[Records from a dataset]
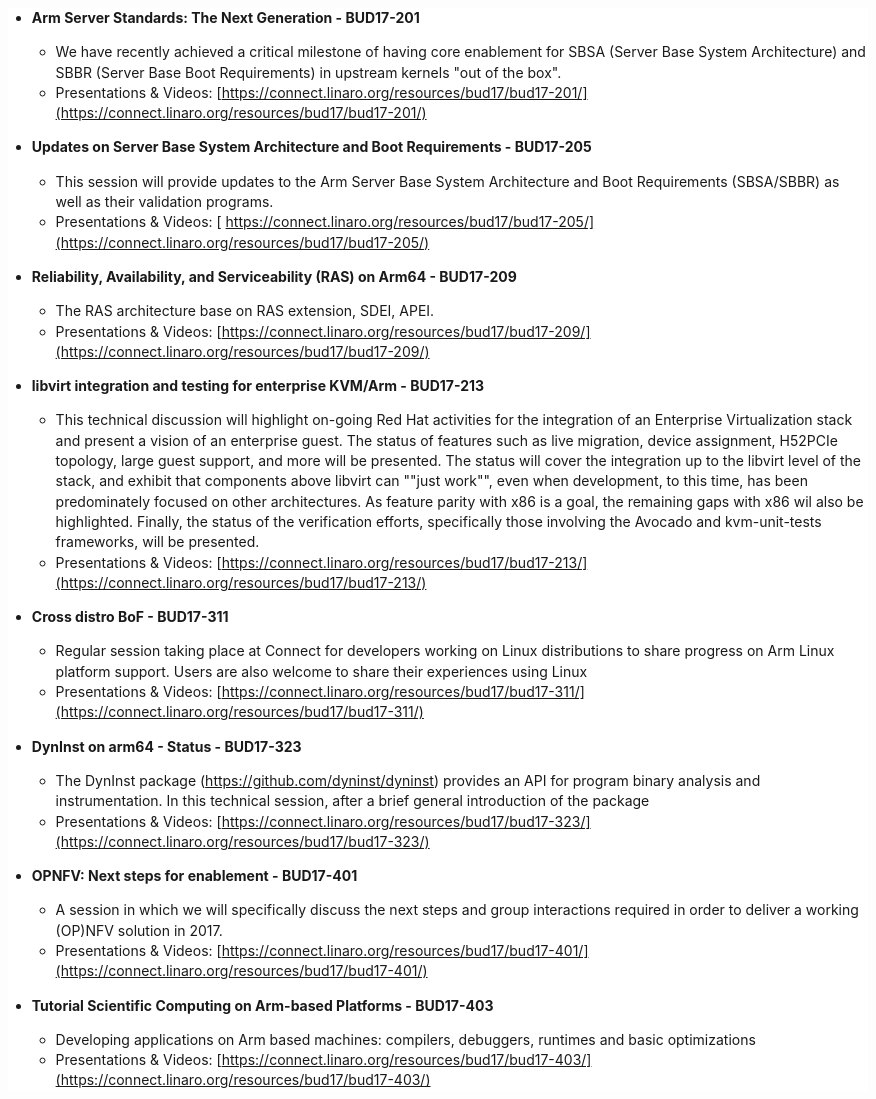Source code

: 
  * **Arm Server Standards: The Next Generation - BUD17-201**
    * We have recently achieved a critical milestone of having core enablement for SBSA (Server Base System Architecture) and SBBR (Server Base Boot Requirements) in upstream kernels "out of the box".
    * Presentations & Videos: [https://connect.linaro.org/resources/bud17/bud17-201/](https://connect.linaro.org/resources/bud17/bud17-201/)

  * **Updates on Server Base System Architecture and Boot Requirements - BUD17-205**
    * This session will provide updates to the Arm Server Base System Architecture and Boot Requirements (SBSA/SBBR) as well as their validation programs.
    * Presentations & Videos: [ https://connect.linaro.org/resources/bud17/bud17-205/](https://connect.linaro.org/resources/bud17/bud17-205/)

  * **Reliability, Availability, and Serviceability (RAS) on Arm64 - BUD17-209**
    * The RAS architecture base on RAS extension, SDEI, APEI.
    * Presentations & Videos: [https://connect.linaro.org/resources/bud17/bud17-209/](https://connect.linaro.org/resources/bud17/bud17-209/)

  * **libvirt integration and testing for enterprise KVM/Arm - BUD17-213**
    * This technical discussion will highlight on-going Red Hat activities for the integration of an Enterprise Virtualization stack and present a vision of an enterprise guest. The status of features such as live migration, device assignment, H52PCIe topology, large guest support, and more will be presented. The status will cover the integration up to the libvirt level of the stack, and exhibit that components above libvirt can ""just work"", even when development, to this time, has been predominately focused on other architectures. As feature parity with x86 is a goal, the remaining gaps with x86 wil also be highlighted. Finally, the status of the verification efforts, specifically those involving the Avocado and kvm-unit-tests frameworks, will be presented.
    * Presentations & Videos: [https://connect.linaro.org/resources/bud17/bud17-213/](https://connect.linaro.org/resources/bud17/bud17-213/)

  * **Cross distro BoF - BUD17-311**
    * Regular session taking place at Connect for developers working on Linux distributions to share progress on Arm Linux platform support. Users are also welcome to share their experiences using Linux
    * Presentations & Videos: [https://connect.linaro.org/resources/bud17/bud17-311/](https://connect.linaro.org/resources/bud17/bud17-311/)

  * **DynInst on arm64 - Status - BUD17-323**
    * The DynInst package (https://github.com/dyninst/dyninst) provides an API for program binary analysis and instrumentation. In this technical session, after a brief general introduction of the package
    * Presentations & Videos: [https://connect.linaro.org/resources/bud17/bud17-323/](https://connect.linaro.org/resources/bud17/bud17-323/)

  * **OPNFV: Next steps for enablement - BUD17-401**
    * A session in which we will specifically discuss the next steps and group interactions required in order to deliver a working (OP)NFV solution in 2017.
    * Presentations & Videos: [https://connect.linaro.org/resources/bud17/bud17-401/](https://connect.linaro.org/resources/bud17/bud17-401/)


  * **Tutorial Scientific Computing on Arm-based Platforms - BUD17-403**
    * Developing applications on Arm based machines: compilers, debuggers, runtimes and basic optimizations
    * Presentations & Videos: [https://connect.linaro.org/resources/bud17/bud17-403/](https://connect.linaro.org/resources/bud17/bud17-403/)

◆ BRIEF ◆
Render the lines from the one containing "enablement - BUD17-401**" through the end of the entries as a JSON list of strings, one string per line, leaving out blank lines.

◆ TASK OUTPUT ◆
[
  "  * **OPNFV: Next steps for enablement - BUD17-401**",
  "    * A session in which we will specifically discuss the next steps and group interactions required in order to deliver a working (OP)NFV solution in 2017.",
  "    * Presentations & Videos: [https://connect.linaro.org/resources/bud17/bud17-401/](https://connect.linaro.org/resources/bud17/bud17-401/)",
  "  * **Tutorial Scientific Computing on Arm-based Platforms - BUD17-403**",
  "    * Developing applications on Arm based machines: compilers, debuggers, runtimes and basic optimizations",
  "    * Presentations & Videos: [https://connect.linaro.org/resources/bud17/bud17-403/](https://connect.linaro.org/resources/bud17/bud17-403/)"
]